DESCRIPTION (provided by applicant): The objective of this research is to engineer laterally mobile surface ligands that not only confer control over cell behavior but also allow cells to actively reorganize the surface with which they are interacting. Presentation of ligands on biomaterial surfaces is essential for cell adhesion and function. The manner in which ligands are presented significantly affects these processes, thereby motivating this work. The first aim is to create a ligand-surface pair that allows controlled, lateral ligand migration based on chemical recognition. This will be achieved by designing modular ligands, produced in bacteria, that contain a cell interaction domain and multiple surface binding domains. The cell interaction domain is a known binding peptide to an integrin receptor on the cell surface. The surface binding domains are peptides that bind surface anchor proteins. Independent surface attachment and detachment of multiple surface binding domains will result in lateral migration, or "walking", without the entire ligand losing contact with the surface. The second aim is to determine the effect of ligand structure on mobility. We hypothesize that features such as domain order and spacing, number and affinity of surface binding domains, and peptide display scaffolds will dictate ligand mobility. The third aim is to use this system to study cell behavior on the surface and the ability of cells to manipulate mobile ligands.
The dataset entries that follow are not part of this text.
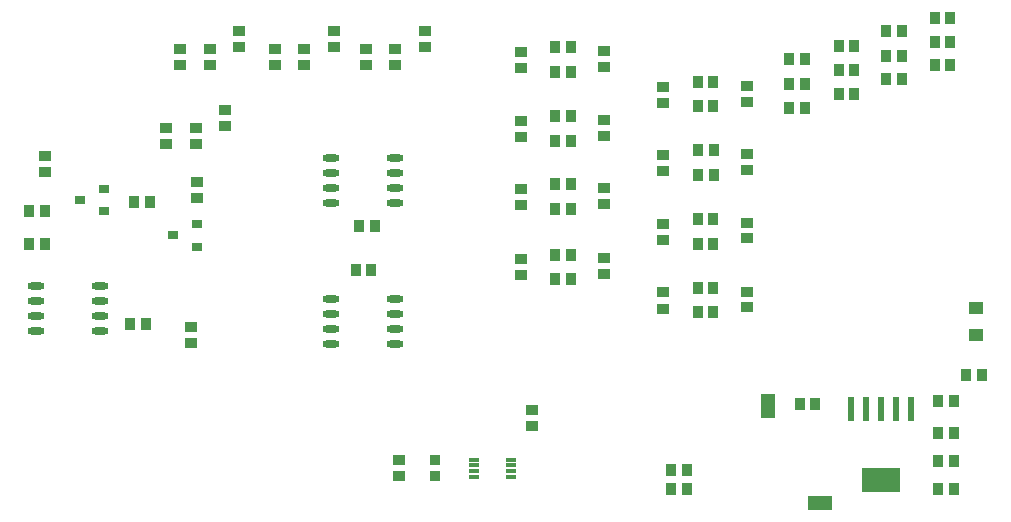
<source format=gbp>
%FSLAX23Y23*%
%MOIN*%
%SFA1B1*%

%IPPOS*%
%ADD17R,0.051180X0.043310*%
%ADD18R,0.039370X0.035430*%
%ADD19R,0.037400X0.033470*%
%ADD23O,0.057090X0.023620*%
%ADD24R,0.035430X0.039370*%
%ADD25R,0.035430X0.031500*%
%ADD28R,0.080710X0.045280*%
%ADD29R,0.045280X0.080710*%
%ADD32R,0.023620X0.082680*%
%ADD33R,0.125980X0.082680*%
%ADD64R,0.035430X0.011810*%
%LNpedalbox-1*%
%LPD*%
G54D17*
X3755Y698D03*
Y608D03*
G54D18*
X1157Y1118D03*
Y1065D03*
X1832Y191D03*
Y138D03*
X652Y1205D03*
Y1152D03*
X1200Y1562D03*
Y1508D03*
X1153Y1298D03*
Y1245D03*
X1515Y1562D03*
Y1508D03*
X1818Y1562D03*
Y1508D03*
X1299Y1621D03*
Y1567D03*
X1251Y1357D03*
Y1304D03*
X1614Y1621D03*
Y1567D03*
X1917Y1621D03*
Y1567D03*
X1102Y1508D03*
Y1562D03*
X1055Y1245D03*
Y1298D03*
X1417Y1508D03*
Y1562D03*
X1720Y1508D03*
Y1562D03*
X1139Y583D03*
Y636D03*
X2711Y1382D03*
Y1436D03*
X2991Y1386D03*
Y1439D03*
X2711Y696D03*
Y750D03*
X2991Y700D03*
Y753D03*
X2712Y1154D03*
Y1207D03*
X2992Y1158D03*
Y1211D03*
X2236Y807D03*
Y860D03*
X2515Y811D03*
Y864D03*
X2236Y1499D03*
Y1552D03*
X2515Y1502D03*
Y1556D03*
X2236Y1269D03*
Y1322D03*
X2515Y1273D03*
Y1326D03*
X2711Y926D03*
Y979D03*
X2991Y930D03*
Y983D03*
X2236Y1042D03*
Y1095D03*
X2515Y1046D03*
Y1099D03*
X2275Y359D03*
Y306D03*
G54D19*
X1951Y139D03*
Y190D03*
G54D23*
X1605Y1047D03*
Y1097D03*
Y1147D03*
Y1197D03*
X1819Y1047D03*
Y1097D03*
Y1147D03*
Y1197D03*
X621Y621D03*
Y671D03*
Y721D03*
Y771D03*
X835Y621D03*
Y671D03*
Y721D03*
Y771D03*
X1605Y578D03*
Y628D03*
Y678D03*
Y728D03*
X1819Y578D03*
Y628D03*
Y678D03*
Y728D03*
G54D24*
X1696Y970D03*
X1750D03*
X1686Y826D03*
X1739D03*
X1002Y1051D03*
X949D03*
X599Y1022D03*
X652D03*
X599Y913D03*
X652D03*
X933Y645D03*
X986D03*
X3774Y476D03*
X3721D03*
X3296Y1413D03*
X3349D03*
X3296Y1570D03*
X3349D03*
X3296Y1492D03*
X3349D03*
X3131Y1366D03*
X3185D03*
X3185Y1527D03*
X3132D03*
Y1444D03*
X3185D03*
X3506Y1622D03*
X3453D03*
Y1460D03*
X3506D03*
X3453Y1539D03*
X3506D03*
X2879Y1452D03*
X2826D03*
Y1370D03*
X2879D03*
Y766D03*
X2826D03*
Y684D03*
X2879D03*
X2880Y1224D03*
X2827D03*
Y1141D03*
X2880D03*
X2404Y876D03*
X2351D03*
Y794D03*
X2404D03*
Y1568D03*
X2351D03*
Y1486D03*
X2404D03*
Y1339D03*
X2351D03*
Y1256D03*
X2404D03*
X2879Y996D03*
X2826D03*
Y913D03*
X2879D03*
X3616Y1665D03*
X3669D03*
X3616Y1507D03*
X3669D03*
X3616Y1586D03*
X3669D03*
X2404Y1112D03*
X2351D03*
Y1029D03*
X2404D03*
X3626Y389D03*
X3680D03*
X3626Y94D03*
X3680D03*
X3626Y188D03*
X3680D03*
X3626Y283D03*
X3680D03*
X3166Y377D03*
X3219D03*
X2737Y94D03*
X2790D03*
X2737Y157D03*
X2790D03*
G54D25*
X767Y1059D03*
X846Y1021D03*
Y1096D03*
X1078Y940D03*
X1157Y903D03*
Y978D03*
G54D28*
X3235Y49D03*
G54D29*
X3061Y370D03*
G54D32*
X3337Y361D03*
X3387D03*
X3437D03*
X3487D03*
X3537D03*
G54D33*
X3437Y126D03*
G54D64*
X2081Y134D03*
Y154D03*
Y174D03*
Y193D03*
X2203Y134D03*
Y154D03*
Y174D03*
Y193D03*
M02*
</source>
Characterization of traditional cell responses to biosurfaces, adhesion, spreading, and motility, will reveal any new control over cell behavior due to mobile ligands. However, unlike traditional surfaces, cells on the mobile ligand surface will have the opportunity to actively organize or manipulate surface ligands. Tracking the ligands and corresponding cell surface receptors will provide evidence of this type of interaction. PUBLIC HEALTH RELEVANCE: The relevance of this work to public health lies in fabrication of biomaterials that control cell behavior for therapeutic or tissue engineering applications. Surfaces displaying laterally mobile ligands are a new type of biosurface that not only support cells but also promote unique interactions between cells and surfaces.

描述（由申请人提供）：本研究的目的是设计横向移动的表面配体，不仅可以控制细胞行为，还可以允许细胞主动重组与其相互作用的表面。生物材料表面上配体的呈现对于细胞粘附和功能至关重要。配体的呈现方式显着影响这些过程，从而推动了这项工作。第一个目标是创建一个配体-表面对，允许基于化学识别的受控横向配体迁移。这将通过设计在细菌中产生的模块化配体来实现，该配体包含细胞相互作用结构域和多个表面结合结构域。细胞相互作用结构域是已知的与细胞表面整合素受体结合的肽。表面结合结构域是结合表面锚蛋白的肽。多个表面结合结构域的独立表面附着和分离将导致横向迁移或“行走”，而整个配体不会失去与表面的接触。第二个目的是确定配体结构对迁移率的影响。我们假设结构域顺序和间距、表面结合结构域的数量和亲和力以及肽展示支架等特征将决定配体的流动性。第三个目标是利用该系统研究表面细胞行为以及细胞操纵移动配体的能力。传统细胞对生物表面、粘附、扩散和运动的反应的表征将揭示由于移动配体对细胞行为的任何新控制。然而，与传统表面不同，移动配体表面上的细胞将有机会主动组织或操纵表面配体。追踪配体和相应的细胞表面受体将提供这种相互作用的证据。公共健康相关性：这项工作与公共健康的相关性在于控制细胞行为的生物材料的制造，用于治疗或组织工程应用。显示横向移动配体的表面是一种新型生物表面，不仅支持细胞，而且促进细胞和表面之间的独特相互作用。